Classroom Visual Activites - 2 (CVA-2)(2019)
Available on Amazon (Kindle format)
Vision is the primary tool through which traditional learning takes place, and many times a child’s problems in vision will limit success in the classroom. Sight is the ability to see, but true vision is the result of the ability to interpret and understand the information that comes through ones’ eyes. Only when a child has efficient interpretive skills, does he/she then possess the foundations or prerequisites needed to fully benefit from classroom instruction and work.
The purpose of CVA-2 is to assist a teacher, therapist or parent by providing suggestions for classroom activities designed to enhance a student’s visual skills. Once visual skill difficulties have been identified, the adult can be a powerful initiator of change regarding the child’s visual skills. Ideally, the student will enhance visual interpretation strategies through the development of more efficient near to far focusing and smoother eye movements.
The CVA-2 tasks may be used with almost any age group. For younger students, make the activities more game-like and use analogies. For example, if you are asking the student to put a smaller straw within a larger one, instead of saying “pierce the straw”, you might say “dock your rocket ship”. For older students, the adult may use more sophisticated and sports-related language.
CVA-2 presents a wide variety of activities which cover skills such as general muscle movement, specific muscle movement, pursuits, scanning, locating/saccades, near/far shifts (aligning), and visually guided movements. A chart identified the specific skills each activity covers.
A foundation in visual efficiency is critical. It enables students to develop a greater efficiency of work habits and skill development. While vision assistance will not treat dyslexia or other learning issues, this assistance will remove a barrier which could interfere with appropriate learning.
Eli, the Boy Who Hated to Write: Understanding Dysgraphia (2nd edition, 2008)
Available on Amazon
The following forward was written by Rick Lavoie.
Did you ever have a job where there was one solitary task that you abhorred or dreaded? Perhaps it was a monthly accounting report or an annual inventory project. You constantly dreaded the day that your superior entered your office to announce that it was time to approach this distasteful and fear-filled activity. You were anxious, frightened and disheartened. This is the way that Eli Richards, and every child who struggles with dysgraphia, felt each time he heard a teacher say the dreaded words, “Everyone take out a piece of paper. I want you to write a composition!”

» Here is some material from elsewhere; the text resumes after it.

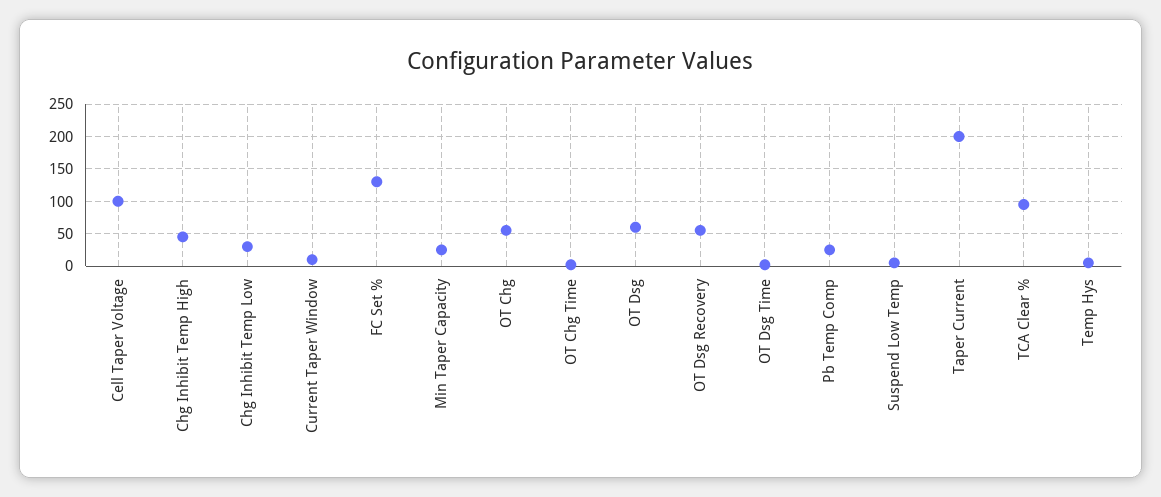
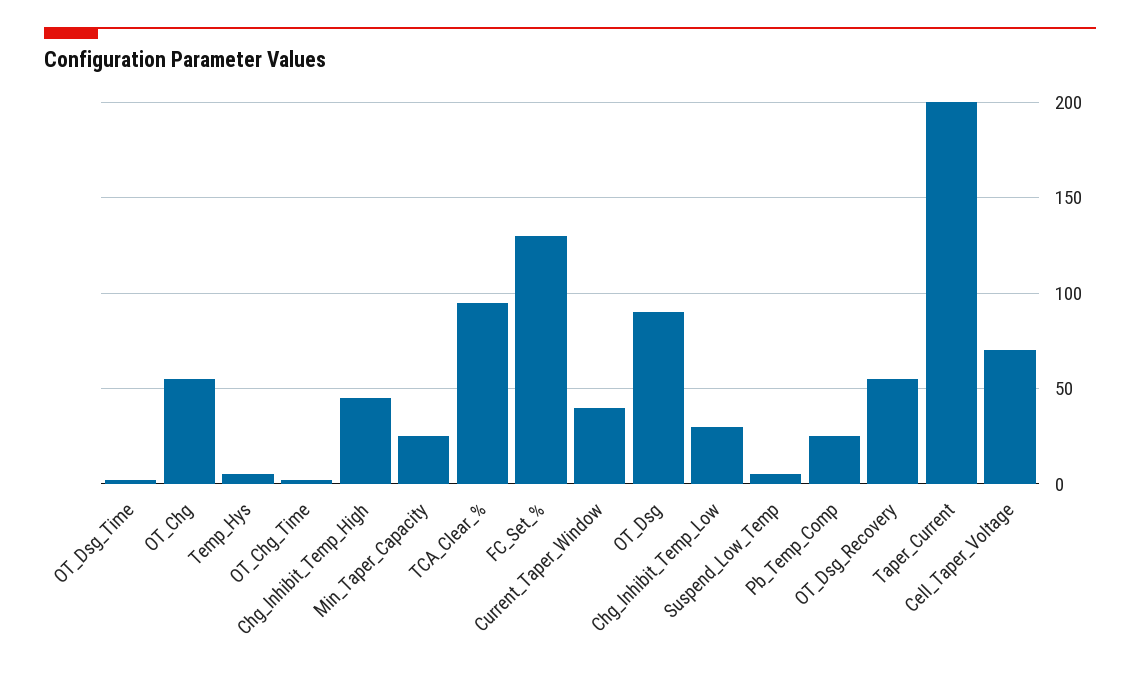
Cell Taper Voltage: 100 -> 70
Current Taper Window: 10 -> 40
OT Dsg: 60 -> 90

Eli is a bright student with an extensive repertoire of interests and talents. He has a rich and vibrant vocabulary and an impressive fund of background information and facts. He is wonderfully creative and has earned the respect and affection of all who know him because of his innovative view of life. But he couldn’t write. Every aspect of the writing process -- handwriting, note taking, spelling, syntax, semantics, word choice, etc., was a mystery for him. His fluency and fluidity with language came to a frightening and screeching halt whenever he sat in front of a blank piece of paper with a pen in hand. As he progressed through the grades, composition skills became increasingly important --and increasingly frustrating and frightening.
But Eli’s story is not merely a tale of failure and struggle. It is also a story of support, faith and small victories. Eli’s school life had many detractors, but he also had defenders and champions. Going through Eli’s struggles, reminds me, as in the fairy tales, there is one caring, devoted adult that can save the life of a child.
Dysgraphia is among the least understood aspects of learning disorders. This complex problem has a confusing collection of symptoms and manifestations. These children wrestle daily with a knot of attention problems, memory difficulties, language deficiencies and idiosyncratic thought processes. Often, the professionals in the child’s life will deal with the individual symptoms of Dysgraphia, but they fail to understand (or remediate) the disorder in its entirety. They try to assist with the symptoms without confronting the problem in any way. As a result, their interventions are often unsuccessful, and the child’s frustrations become more profound.
Eli, The Boy Who Couldn’t Write puts a human face on this puzzling disorder. In a charming and insightful narrative, Eli tells of his daily frustrations and his creative attempts to avoid, and later, self-remediate, his writing problems. You feel as if you are sitting next to Eli in the classroom as he faces his daily challenges. Eli’s story of fear, frustration and failure enables the reader to gain a genuine understanding or the problems that Eli confronted daily.
But this book is not only about struggles. It also offers solutions. At the conclusion of Eli’s narrative, the calvary arrives -- offering practical advice for how we can assist the dysgraphic child in the classroom and at home.
Eli’s mother, Regina, has come to be recognized as one of the nation’s foremost experts on this puzzling disorder. She provides a detailed but understandable list of dysgraphia’s symptoms and etiology. As you read her outline, you will come to recognize the dysgraphic students in your own classroom. Beyond merely identifying the disorder, Regina offers field-tested strategies and approaches to use with the child. By combining her unparalleled experiences as a teacher, consultant and researcher with her experiences as Eli’s Mom, she is able to approach this task with the mind of a professional and the heart of a parent. An unbeatable combination.
As you read Eli’s story, allow his compelling words to solidify your commitment to the children in your life who fight the “writing dragon” daily.